The court extended his pre-trial detention period by six months in October, adding a fresh charge relating to an unexplained sum of $205 million which prosecutors say Wade deposited into several Monaco bank accounts.

Another account in Singapore holding $95 million was also attributed to him this week.

But according to Wade’s lawyers, prosecutors are only accusing their client of illegally accruing 178 million euros, a far cry from previously suggested billion euros.

“This accusation adds up to nothing,” lawyer Mohamed Seydou Diagne told AFP while another lawyer called for a public trial “so that the public gets a full view of the proceedings.”

The judical source said several alleged accomplices are also being pursued, without naming them.

Wade refused last week to answer questions from investigating judges, stating that the “charges against me are political and fanciful”, but he has consistently denied any wrongdoing and said his wealth was acquired legitimately.

“Witch hunt”

On Wednesday, his legal team wrote to complain about “a gross manipulation” of the facts to Jim Yong Kim, the president of the World Bank, which is working with Senegal and other developing countries to regain assets lost to corrupt politicians.

They said their client was being set up as part of a conspiracy ahead of the 2017 presidential elections “with the aim of preventing him from running”.

The former ruling Senegalese Democratic Party (PDS) accuses the regime of Macky Sall, who ended the 12-year rule of Wade’s father in 2012 presidential elections, of conducting a “witch hunt” against the PDS hierarchy since it came to power.

Sall launched a number of audits into the finances of political rivals shortly after his inauguration and several leaders of the Wade regime have been repeatedly questioned by police and judges.

Court officials publicly set out the case against the former minister the day after his arrest, detailing a huge operation involving the movement of money through front organisations in tax havens across the world.

“This is real financial engineering that has been exposed, with frontmen and complex structures. We discovered key sectors of the economy held by offshore companies based in Panama, the British Virgin Islands and Luxembourg,” prosecutor Antoine Diome said.

International playboy

The younger Wade was an extremely divisive figure in Senegalese politics in the run-up to the presidential elections in March 2012, with many believing his father was trying to line him up for succession.

He was often criticised for his mismanagement of public finances and was nicknamed “super minister” and “the minister of the earth and the sky” after his father placed him in charge of the international cooperation, air transport, infrastructure and energy portfolios.

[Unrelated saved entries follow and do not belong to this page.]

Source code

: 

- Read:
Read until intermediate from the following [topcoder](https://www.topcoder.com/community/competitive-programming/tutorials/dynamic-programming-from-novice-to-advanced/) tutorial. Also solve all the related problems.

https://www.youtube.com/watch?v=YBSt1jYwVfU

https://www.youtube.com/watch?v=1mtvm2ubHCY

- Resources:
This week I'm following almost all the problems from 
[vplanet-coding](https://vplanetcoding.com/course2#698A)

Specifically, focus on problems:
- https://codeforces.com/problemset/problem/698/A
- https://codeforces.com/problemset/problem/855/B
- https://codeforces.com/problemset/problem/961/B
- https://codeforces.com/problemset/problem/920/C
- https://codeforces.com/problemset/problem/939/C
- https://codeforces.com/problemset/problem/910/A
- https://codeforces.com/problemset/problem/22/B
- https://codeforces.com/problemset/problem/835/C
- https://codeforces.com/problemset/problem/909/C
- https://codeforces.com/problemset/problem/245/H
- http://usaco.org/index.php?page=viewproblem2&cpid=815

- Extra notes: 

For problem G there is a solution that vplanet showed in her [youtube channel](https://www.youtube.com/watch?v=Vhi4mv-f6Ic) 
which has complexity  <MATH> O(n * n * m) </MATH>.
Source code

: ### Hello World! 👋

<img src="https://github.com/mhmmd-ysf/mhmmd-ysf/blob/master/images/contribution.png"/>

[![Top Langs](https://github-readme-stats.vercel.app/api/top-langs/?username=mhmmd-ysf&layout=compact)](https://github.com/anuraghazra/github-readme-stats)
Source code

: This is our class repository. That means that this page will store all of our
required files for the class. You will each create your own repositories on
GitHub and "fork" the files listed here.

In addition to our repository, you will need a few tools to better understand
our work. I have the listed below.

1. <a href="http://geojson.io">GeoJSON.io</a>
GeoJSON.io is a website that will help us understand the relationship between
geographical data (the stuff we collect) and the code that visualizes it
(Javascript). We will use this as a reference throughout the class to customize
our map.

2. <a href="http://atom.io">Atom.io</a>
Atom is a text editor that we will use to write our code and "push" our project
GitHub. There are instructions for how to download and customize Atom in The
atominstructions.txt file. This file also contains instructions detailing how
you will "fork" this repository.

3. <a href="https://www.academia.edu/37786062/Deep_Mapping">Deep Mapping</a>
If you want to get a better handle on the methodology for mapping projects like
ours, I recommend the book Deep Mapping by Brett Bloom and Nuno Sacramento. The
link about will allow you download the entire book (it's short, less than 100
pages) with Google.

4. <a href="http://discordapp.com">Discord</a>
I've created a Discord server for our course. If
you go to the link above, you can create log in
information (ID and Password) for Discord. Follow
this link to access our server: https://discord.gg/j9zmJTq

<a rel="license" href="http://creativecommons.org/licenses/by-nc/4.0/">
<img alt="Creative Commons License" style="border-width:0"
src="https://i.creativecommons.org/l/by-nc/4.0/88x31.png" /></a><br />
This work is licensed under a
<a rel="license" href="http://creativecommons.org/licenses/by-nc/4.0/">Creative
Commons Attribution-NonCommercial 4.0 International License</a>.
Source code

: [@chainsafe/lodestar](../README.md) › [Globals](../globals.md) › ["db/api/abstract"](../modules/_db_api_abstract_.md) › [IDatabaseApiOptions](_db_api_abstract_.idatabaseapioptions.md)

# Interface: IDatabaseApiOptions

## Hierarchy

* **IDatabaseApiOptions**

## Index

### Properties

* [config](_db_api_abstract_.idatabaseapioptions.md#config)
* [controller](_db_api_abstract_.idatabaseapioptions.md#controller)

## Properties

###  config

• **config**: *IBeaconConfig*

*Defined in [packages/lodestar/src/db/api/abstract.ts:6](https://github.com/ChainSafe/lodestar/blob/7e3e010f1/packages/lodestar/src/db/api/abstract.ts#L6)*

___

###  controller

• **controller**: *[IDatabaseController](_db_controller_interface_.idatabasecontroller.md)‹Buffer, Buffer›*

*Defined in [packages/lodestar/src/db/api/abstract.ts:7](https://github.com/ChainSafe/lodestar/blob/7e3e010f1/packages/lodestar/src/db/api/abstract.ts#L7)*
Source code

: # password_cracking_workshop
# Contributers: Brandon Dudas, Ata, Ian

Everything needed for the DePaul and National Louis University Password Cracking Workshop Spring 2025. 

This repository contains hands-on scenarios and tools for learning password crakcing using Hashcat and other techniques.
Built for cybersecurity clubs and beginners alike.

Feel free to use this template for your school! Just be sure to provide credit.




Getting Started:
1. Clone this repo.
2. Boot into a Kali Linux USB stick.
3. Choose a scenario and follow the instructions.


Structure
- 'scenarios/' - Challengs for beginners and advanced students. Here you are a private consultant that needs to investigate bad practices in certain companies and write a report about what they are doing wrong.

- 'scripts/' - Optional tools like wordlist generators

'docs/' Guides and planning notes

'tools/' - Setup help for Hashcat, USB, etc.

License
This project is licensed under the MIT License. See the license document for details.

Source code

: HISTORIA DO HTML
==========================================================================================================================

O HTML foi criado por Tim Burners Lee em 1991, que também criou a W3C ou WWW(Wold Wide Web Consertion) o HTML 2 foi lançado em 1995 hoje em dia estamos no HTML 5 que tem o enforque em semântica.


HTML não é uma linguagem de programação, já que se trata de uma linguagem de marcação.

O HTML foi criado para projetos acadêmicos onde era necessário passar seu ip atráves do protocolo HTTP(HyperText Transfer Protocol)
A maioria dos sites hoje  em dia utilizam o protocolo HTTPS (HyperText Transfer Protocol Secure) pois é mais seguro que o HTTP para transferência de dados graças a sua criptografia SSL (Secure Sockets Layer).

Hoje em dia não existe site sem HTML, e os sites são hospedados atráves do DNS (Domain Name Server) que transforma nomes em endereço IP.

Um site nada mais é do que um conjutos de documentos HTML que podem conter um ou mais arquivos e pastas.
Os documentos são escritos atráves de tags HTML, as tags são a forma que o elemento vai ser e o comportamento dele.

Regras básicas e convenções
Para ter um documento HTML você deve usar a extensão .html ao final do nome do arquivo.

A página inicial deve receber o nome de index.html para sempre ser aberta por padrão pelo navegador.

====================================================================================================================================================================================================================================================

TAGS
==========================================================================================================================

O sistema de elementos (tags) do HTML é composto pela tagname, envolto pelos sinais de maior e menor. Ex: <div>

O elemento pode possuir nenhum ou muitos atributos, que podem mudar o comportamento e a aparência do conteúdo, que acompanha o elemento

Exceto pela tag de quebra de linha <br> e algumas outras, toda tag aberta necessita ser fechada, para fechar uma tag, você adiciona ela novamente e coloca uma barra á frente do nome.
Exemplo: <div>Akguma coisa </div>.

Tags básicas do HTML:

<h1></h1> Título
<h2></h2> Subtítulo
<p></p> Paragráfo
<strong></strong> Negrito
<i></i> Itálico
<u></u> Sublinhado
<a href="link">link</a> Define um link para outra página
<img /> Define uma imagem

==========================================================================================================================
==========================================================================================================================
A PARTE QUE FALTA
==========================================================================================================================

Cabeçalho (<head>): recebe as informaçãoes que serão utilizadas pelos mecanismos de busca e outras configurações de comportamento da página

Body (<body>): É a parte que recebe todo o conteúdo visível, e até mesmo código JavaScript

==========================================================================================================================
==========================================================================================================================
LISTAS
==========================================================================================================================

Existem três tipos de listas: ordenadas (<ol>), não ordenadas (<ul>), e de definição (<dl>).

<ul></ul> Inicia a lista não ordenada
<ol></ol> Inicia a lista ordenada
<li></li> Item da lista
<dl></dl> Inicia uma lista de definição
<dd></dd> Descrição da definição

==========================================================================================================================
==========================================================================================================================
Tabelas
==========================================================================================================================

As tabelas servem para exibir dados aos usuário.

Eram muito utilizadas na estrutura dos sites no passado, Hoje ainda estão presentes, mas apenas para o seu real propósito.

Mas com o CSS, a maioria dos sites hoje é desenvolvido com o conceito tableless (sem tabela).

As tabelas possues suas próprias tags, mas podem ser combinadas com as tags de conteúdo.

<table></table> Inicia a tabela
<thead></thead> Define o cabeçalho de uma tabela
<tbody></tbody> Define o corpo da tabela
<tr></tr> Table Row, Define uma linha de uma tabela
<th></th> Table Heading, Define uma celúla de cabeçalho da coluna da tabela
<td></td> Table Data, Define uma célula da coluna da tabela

He was seen as an outsider after living for many years in Europe and returning to high profile positions as an adviser to the veteran president and later as a cabinet minister.

Described as haughty and arrogant, Wade led the lifestyle of an international playboy during his years in government, travelling mostly in private jets and frequenting Dakar’s most prestigious restaurants.

He counted among his friends King Mohammed VI of Morocco.

A former financial expert in the City of London, he was adored by his father but unpopular among ordinary people in Senegal, where he was accused of speaking the main national language, Wolof, very poorly.

In a sign of his unpopularity, he was beaten in municipal elections in Dakar in 2009, not even getting a majority of the vote in his local polling station.

The father of three daughters, Wade lost his French-German wife Karine, who was in her 30s, to cancer in the same year.